Mehr Kinder als neu ausgebildete Lehrpersonen, dazu viele Pensionierungen: Die Schweiz leidet unter einem Mangel an Personal im pädagogischen Bereich, das ist kein Geheimnis. Gemäss dem Dachverband Lehrerinnen und Lehrer Schweiz ist es insbesondere schwierig, Klassenlehrpersonen auf Primarstufe zu finden, speziell für die erste und zweite Klasse.
Herisau: Offene Stellen wegen Pensionierungen
Auch in Herisau sucht die Gemeinde auf das neue Jahr hin Lehrpersonen, gleich zehn Stellen sind ausgeschrieben, die meisten ebenfalls für die Primarschule. Von einem Lehrermangel möchte Michael Häberli, Abteilungsleiter Schulen bei der Gemeinde, aber nicht sprechen: «Wir beschäftigen rund 180 Lehrpersonen. Dass es auf das neue Schuljahr hin zehn offene Stellen gibt, ist nicht aussergewöhnlich.» Die meisten ausgeschriebenen Stellen seien auf Pensionierungen und steigende Schülerzahlen zurückzuführen.

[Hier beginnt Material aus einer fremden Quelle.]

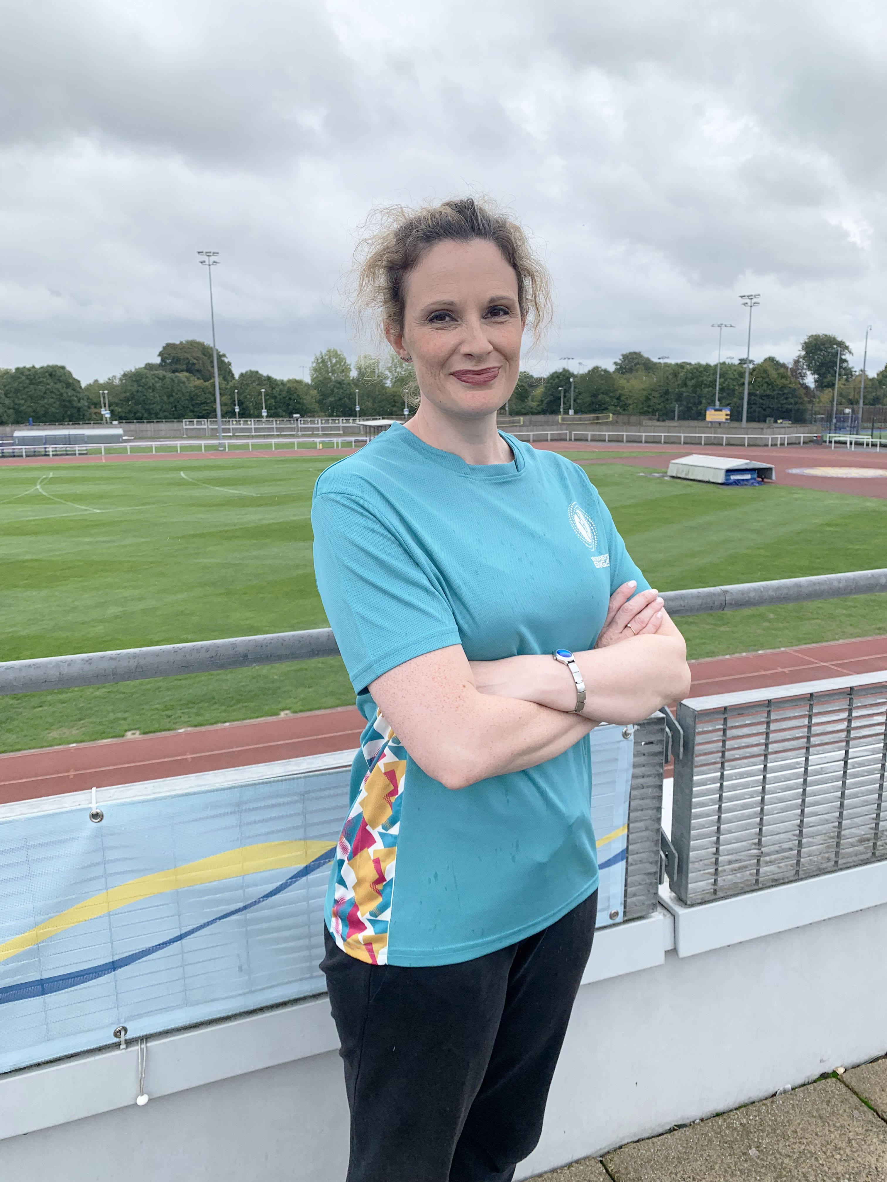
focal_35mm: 26
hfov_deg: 53.1
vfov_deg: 67.3
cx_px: 444
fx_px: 888
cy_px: 591
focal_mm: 4.25
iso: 25
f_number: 1.8
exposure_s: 1/903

Deutlich höhere Löhne im neuen Jahr
Die Gemeinde Herisau erhofft sich insbesondere mit höheren Löhnen neue Lehrerinnen und Lehrer anzulocken. «Der Einstiegslohn in den Zyklen 1 und 2 wurde per 1. Januar 2022 deutlich erhöht», ist auf der Stellenausschreibung zu lesen. Dieser Passus gibt zu reden, unter anderem auf Social Media. Bemängelt wird die fehlende Fairness gegenüber langjährig angestellten Mitarbeitenden. Doch ist das neue Lohnregime tatsächlich ungerecht? Häberli verneint: «Ungerecht wäre, wenn nur die Löhne der Neueinsteigenden angehoben würden. Das ist aber nicht der Fall. Alle Lehrpersonen, die in den vergangenen drei Jahren angefangen haben, bekommen mit der neuen Regelung mehr Lohn.»
Bei den Lohnerhöhungen handelt es sich um eine kantonale Massnahme. Der Kanton Appenzell Ausserrhoden hat auf Beginn des Jahres 2022 die Löhne in den Zyklen eins (Kindergarten, 1. und 2. Klasse) und zwei (3. bis 6. Klasse) erhöht. Dies unter anderem, um die Löhne denen des Kantons St.Gallen anzugleichen, wo Primarlehrerinnen und -lehrer als Einsteiger bisher mehr verdienten. Anstatt 72'000 Franken jährlich verdienen Ausserrhoder Lehrpersonen neu 78'800 Franken für Unterricht auf besagten Stufen.
Nachholbedarf bei Anstellungsbedingungen
Geht es nach Michael Weber, Präsident der Ausserrhoder Sektion des Lehrerdachverbands, war die Erhöhung der Einstiegslöhne in Ausserrhoden längst überfällig. «Appenzell Ausserrhoden hat die tiefsten Löhne der Schweiz auf Primarstufe», sagt er. Es sei eine erste Verbesserung der Anstellungsbedingungen, allerdings bestehe auch noch an anderen Orten Nachholbedarf. «In Ausserrhoden gibt es keine Altersentlastung für Lehrer, in den umliegenden Kantonen jedoch schon. Auch die Pensen der Lehrpersonen in Ausserrhoden sind mit die höchsten der Schweiz.»
Wegen der bestehenden Anstellungsbedingungen sei der schweizweit herrschende Lehrermangel in Ausserrhoden noch ausgeprägter. «Wieso sollen junge Lehrerinnen und Lehrer hier anfangen zu arbeiten, wenn sie in Rorschach, St.Gallen oder Altstätten mit der gleichen Ausbildung die besseren Bedingungen vorfinden?», fragt Weber rhetorisch.
Lohnwettkampf der Kantone
Dass es einen Wettkampf der Kantone um Lehrkräfte gibt, findet Weber an sich nicht problematisch: «Die Lebenshaltungskosten sind in verschiedenen Kantonen der Schweiz auch unterschiedlich, auch dass die Lehrpläne unterschiedlich sind, ergibt aufgrund der verschiedenen Voraussetzungen Sinn.» Allerdings wäre es seiner Meinung nach wichtig, dass die Bedingungen zumindest in der Region harmonisiert würden, damit einige Junglehrerinnen und Junglehrer mehr den Weg ins Ausserrhodische finden – beispielsweise nach Herisau.